The annual NEP was correlated to the DCUP, but not to the annual temperature and precipitation (Figure 6). However, during individual seasons, temperature or precipitation were well-correlated with the NEP (Figure 7). In spring, temperatures portrayed a non-significant increasing trend (Figure 2a), and the increased spring temperature resulted in a significant advance in the SCUP (Figures 3 and S3). This is consistent with the findings of Fu et al. (2017), where SCUP was mainly influenced by spring temperature. Both were significantly correlated with NEP in spring (Figures 7a and 7b). The increase in spring temperature and earlier SCUP led to a gradual increase in NEP in spring (Figure 5). Spring temperature caused a significant increase in GEP but not in Re (Figure 7a). At the same time, earlier SCUP had a significant effect on both GEP and Re (Figure 7b). This may be due to an increase in early vegetation activity due to a warm spring (Wolf et al., 2016), and an earlier spring SCUP (Fu et al., 2017), which increases ecosystem productivity. In desert ecosystems, the pattern of change in Re is determined by soil respiration (Gao et al., 2015). Due to the limitation of soil water, increasing temperature leads to a decrease in the rate of soil respiration (Guan et al., 2021), therefore, no significant correlation was observed between increasing temperature and Re in spring. The NEP in spring was not affected by spring rainfall (Figure S3). This may be because the vegetation activity and carbon balance in spring were affected by the legacy effects of the previous year's precipitation (Sala et al., 2012). The soil moisture from late autumn of the previous year to the following spring (Jia et al., 2016) may reduce the response of spring NEP to the current season's precipitation. This suggests that temperature increases and phenological changes in spring may be more essential for spring and year-round NEP in desert artificial vegetation areas. Liu et al. (2019) also found a similar knot in a semiarid shrubland.
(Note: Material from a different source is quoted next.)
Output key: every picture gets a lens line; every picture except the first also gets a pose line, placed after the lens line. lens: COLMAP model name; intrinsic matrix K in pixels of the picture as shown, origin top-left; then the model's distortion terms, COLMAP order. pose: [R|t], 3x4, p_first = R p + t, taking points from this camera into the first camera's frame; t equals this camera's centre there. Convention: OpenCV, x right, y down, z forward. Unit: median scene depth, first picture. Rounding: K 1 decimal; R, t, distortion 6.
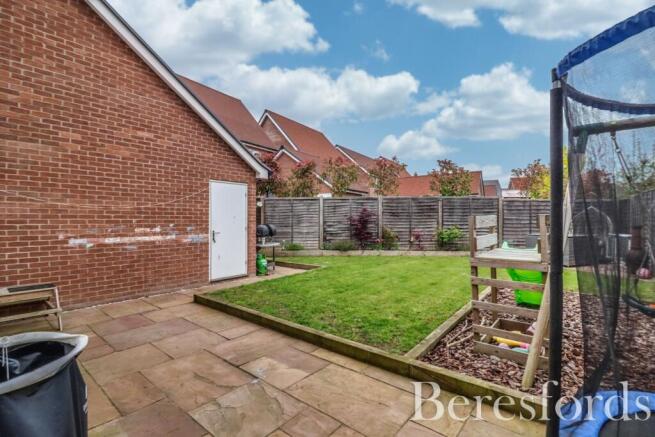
lens RADIAL K [[304.0, 0, 333.1], [0, 304.0, 219.4], [0, 0, 1]] dist [-0.000536, -0.001273]
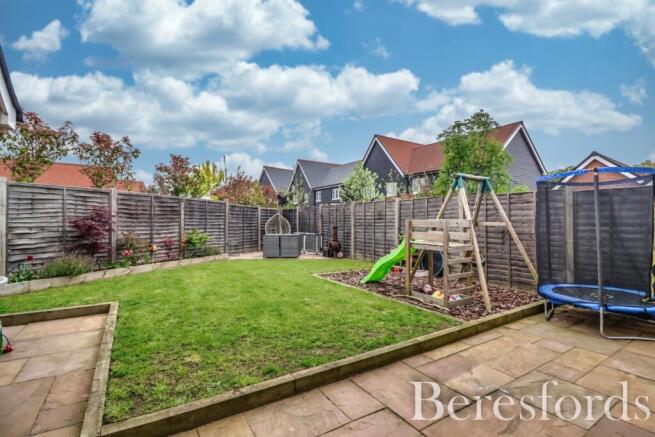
lens RADIAL K [[304.0, 0, 330.6], [0, 304.0, 219.1], [0, 0, 1]] dist [-0.000536, -0.001273]
pose [[0.314255, 0.009727, 0.949289, -0.927109], [-0.001303, 0.999951, -0.009815, -0.006774], [-0.949338, 0.001847, 0.314253, 0.830619]]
The sum of the mean values of summer and autumn NEP amounts was 92.22 gC m -2, which exceeded 90% of the total annual NEP. Hence, the summer and autumn net carbon uptake made the largest contribution to the annual net carbon uptake. It was not temperature (Figure S3) but summer precipitation that determined the amount of NEP in summer and autumn (Figure 7c and d). Although the ECUP was significantly earlier in autumn (Figure 3), it was not due to autumn temperatures (Figure S3). ECUP is influenced by other factors such as soil moisture content and radiation, in addition to temperature (Fu et al. 2017). Neither autumn temperature nor ECUP had a significant effect on NEP (Figure S3).
Our work has demonstrated that after 30 years of artificial vegetation establishment in the desert, the ecosystem carbon sequestration rate still maintained an increasing trend (Figure 4). Long-term studies have shown that after several decades of succession, the sand-binding vegetation protective system has evolved from a landscape dominated by mobile sand dunes to an artificial-natural composite ecosystem dominated by shrubs, herbaceous plants, and biological soil crusts (Li et al., 2004a, 2014). This has enabled the sand-fixing vegetation system to maintain stable function and structure (Li et al., 2005; 2013). The increase in soil carbon and nitrogen storage during vegetation restoration processes (Li et al., 2022) has provided a foundation for the continuous increase in primary productivity (Luo, Field, & Jackson. 2006). This may promote an increase in NEP. The increased carbon sequestration in the artificial vegetation of the desert did not lead to more water loss through ET and further drying of soil moisture (Figure S4). This mechanism diagram reflects the impact of vegetation restoration system and climate on NEP (Figure 8) . Our results suggest that appropriate vegetation restoration in arid areas can increase ecosystem carbon sequestration over longer timescales and mitigate climate change, with relatively low environmental consequences and risks. Considering the vast area of degraded land in the global drylands, the carbon sequestration effect of this model should be given more attention.